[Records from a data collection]

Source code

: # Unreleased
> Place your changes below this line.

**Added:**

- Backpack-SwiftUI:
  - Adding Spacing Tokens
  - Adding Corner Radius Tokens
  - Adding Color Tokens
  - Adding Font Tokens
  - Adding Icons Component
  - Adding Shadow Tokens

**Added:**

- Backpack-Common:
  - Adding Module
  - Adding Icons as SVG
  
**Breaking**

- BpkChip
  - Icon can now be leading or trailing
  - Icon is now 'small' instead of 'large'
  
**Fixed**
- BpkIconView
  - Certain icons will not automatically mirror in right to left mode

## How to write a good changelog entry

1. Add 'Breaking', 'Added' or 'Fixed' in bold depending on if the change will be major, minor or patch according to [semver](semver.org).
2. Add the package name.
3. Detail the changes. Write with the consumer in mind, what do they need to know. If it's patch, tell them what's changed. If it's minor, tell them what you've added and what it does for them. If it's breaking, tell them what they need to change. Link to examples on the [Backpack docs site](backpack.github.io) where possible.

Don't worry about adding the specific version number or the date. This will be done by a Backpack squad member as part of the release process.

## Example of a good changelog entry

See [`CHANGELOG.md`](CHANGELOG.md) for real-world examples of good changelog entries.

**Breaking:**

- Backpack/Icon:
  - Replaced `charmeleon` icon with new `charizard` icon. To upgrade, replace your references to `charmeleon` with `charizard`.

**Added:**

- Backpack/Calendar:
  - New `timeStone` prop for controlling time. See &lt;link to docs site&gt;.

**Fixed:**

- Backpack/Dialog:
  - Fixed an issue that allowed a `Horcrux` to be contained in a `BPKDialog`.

Work to be completed:
Can you reproduce the listing above line for line, with every character unchanged?

Solution to this task:
Source code

: # Unreleased
> Place your changes below this line.

**Added:**

- Backpack-SwiftUI:
  - Adding Spacing Tokens
  - Adding Corner Radius Tokens
  - Adding Color Tokens
  - Adding Font Tokens
  - Adding Icons Component
  - Adding Shadow Tokens

**Added:**

- Backpack-Common:
  - Adding Module
  - Adding Icons as SVG
  
**Breaking**

- BpkChip
  - Icon can now be leading or trailing
  - Icon is now 'small' instead of 'large'
  
**Fixed**
- BpkIconView
  - Certain icons will not automatically mirror in right to left mode

## How to write a good changelog entry

1. Add 'Breaking', 'Added' or 'Fixed' in bold depending on if the change will be major, minor or patch according to [semver](semver.org).
2. Add the package name.
3. Detail the changes. Write with the consumer in mind, what do they need to know. If it's patch, tell them what's changed. If it's minor, tell them what you've added and what it does for them. If it's breaking, tell them what they need to change. Link to examples on the [Backpack docs site](backpack.github.io) where possible.

Don't worry about adding the specific version number or the date. This will be done by a Backpack squad member as part of the release process.

## Example of a good changelog entry

See [`CHANGELOG.md`](CHANGELOG.md) for real-world examples of good changelog entries.

**Breaking:**

- Backpack/Icon:
  - Replaced `charmeleon` icon with new `charizard` icon. To upgrade, replace your references to `charmeleon` with `charizard`.

**Added:**

- Backpack/Calendar:
  - New `timeStone` prop for controlling time. See &lt;link to docs site&gt;.

**Fixed:**

- Backpack/Dialog:
  - Fixed an issue that allowed a `Horcrux` to be contained in a `BPKDialog`.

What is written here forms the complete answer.